The NSI is the quaternary referral center for brain tumors for the entire West Coast and Pacific Rim. Ferreira and his team treat the most medically complex nervous system disorders across 18 different sub-specialties, so staying at the forefront of innovation is imperative. For instance, UW Medicine is the only center in the U.S., one of only two in the world, to have a proton beam and a neutron beam available to patients for radiation therapy.
A hockey fan, Ferreira uses a sports analogy to illustrate the ethos of the department to constantly improve. “Leaders go to where the puck is heading instead of staying where the puck is. If they don’t, they’ll never push the field forward,” says Ferreira. “We’re forever trying to get better. We need to be the best in the world in neurosurgery, neuro-oncology — in everything that relates to the brain and spinal cord.”
Back up the mountain
The Fine family on a hike
Jon felt scared, but also proud of his son for facing the situation with such courage. The entire family took a matter-of-fact approach and felt confident in Daniel’s team of doctors. After the surgery, they all took things one step at a time, and for Daniel this was literally the case.
Jon recalls putting his arm around his son to help him walk around the floor of UW Medicine, still feeling in shock about what had happened. “This is a kid who could scramble up a mountain like a mountain goat. He and his sister, Rebecca, and I climbed Mount Kilimanjaro together, and now he couldn’t walk around one floor without my help,” he says.
For a month after surgery, Daniel was in intensive rehabilitation, re-learning how to walk and feed himself, followed by two years of consistent rehabilitation, working on vision and balance issues. Today, five years later, Daniel has regained all his functioning and is back to climbing mountains and traveling south to avoid gray Seattle winters.
Centering the patient
Jon feels grateful for all the members of their support team who helped them navigate every stage of his son’s journey toward recovery. This network of experts included not only Daniel’s neurosurgeon, Ferreira, but extended to the neuro-oncologist they saw to discuss what they should do if the tumor returns, the neuro-ophthalmologist they saw to help with vision issues, the neuro-radiologists responsible for all of Daniel’s imaging, MRI and CT scans, and all the rehabilitation specialists, among so many others.
This multi-disciplinary approach to care is what the NSI is all about. “When I think of the Neurosciences Institute and what we’re trying to do at UW Medicine, it all revolves around the patient,” says Ferreira. “We are an enormous multidisciplinary team of clinicians, researchers and staff working for one common goal: to help patients get better.”

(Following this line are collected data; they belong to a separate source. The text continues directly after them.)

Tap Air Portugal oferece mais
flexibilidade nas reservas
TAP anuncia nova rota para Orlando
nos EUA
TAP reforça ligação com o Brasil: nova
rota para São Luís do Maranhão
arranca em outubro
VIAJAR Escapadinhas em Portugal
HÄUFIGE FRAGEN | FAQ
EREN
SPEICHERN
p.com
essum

Diving in to make a difference
After their son’s positive experience at UW Medicine and his full recovery, Jon and Paula wanted to do more. Jon, the former president of United Way of King County, is very familiar with the power of fundraising to accelerate research and make things happen, so he reached out to Ferreira to ask how they could help.

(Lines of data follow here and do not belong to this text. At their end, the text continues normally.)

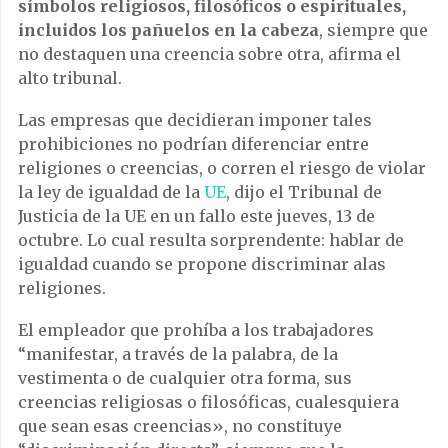
símbolos religiosos, filosóficos o espirituales,
incluidos los pañuelos en la cabeza
, siempre que
no destaquen una creencia sobre otra, afirma el
alto tribunal.
Las empresas que decidieran imponer tales
prohibiciones no podrían diferenciar entre
religiones o creencias, o corren el riesgo de violar
la ley de igualdad de la
UE
, dijo el Tribunal de
Justicia de la UE en un fallo este jueves, 13 de
octubre. Lo cual resulta sorprendente: hablar de
igualdad cuando se propone discriminar alas
religiones.
El empleador que prohíba a los trabajadores
“manifestar, a través de la palabra, de la
vestimenta o de cualquier otra forma, sus
creencias religiosas o filosóficas, cualesquiera
que sean esas creencias», no constituye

Today, Jon is on the board of the NSI helping to raise funds to find cures, accelerate innovation and raise awareness for brain tumors and for many other neurological disorders, including multiple sclerosis, Alzheimer’s disease and dementia.
He does this work because he believes that the NSI and people like Ferreira can do great things to find cures and give patients facing the most challenging situations of their lives the hope they need.
“These are the best minds and the best people going wider, deeper and working more effectively in ways we can’t even completely imagine,” says Jon. “That’s an extraordinary gift they are giving people in the world, and that’s why I want to help support it.”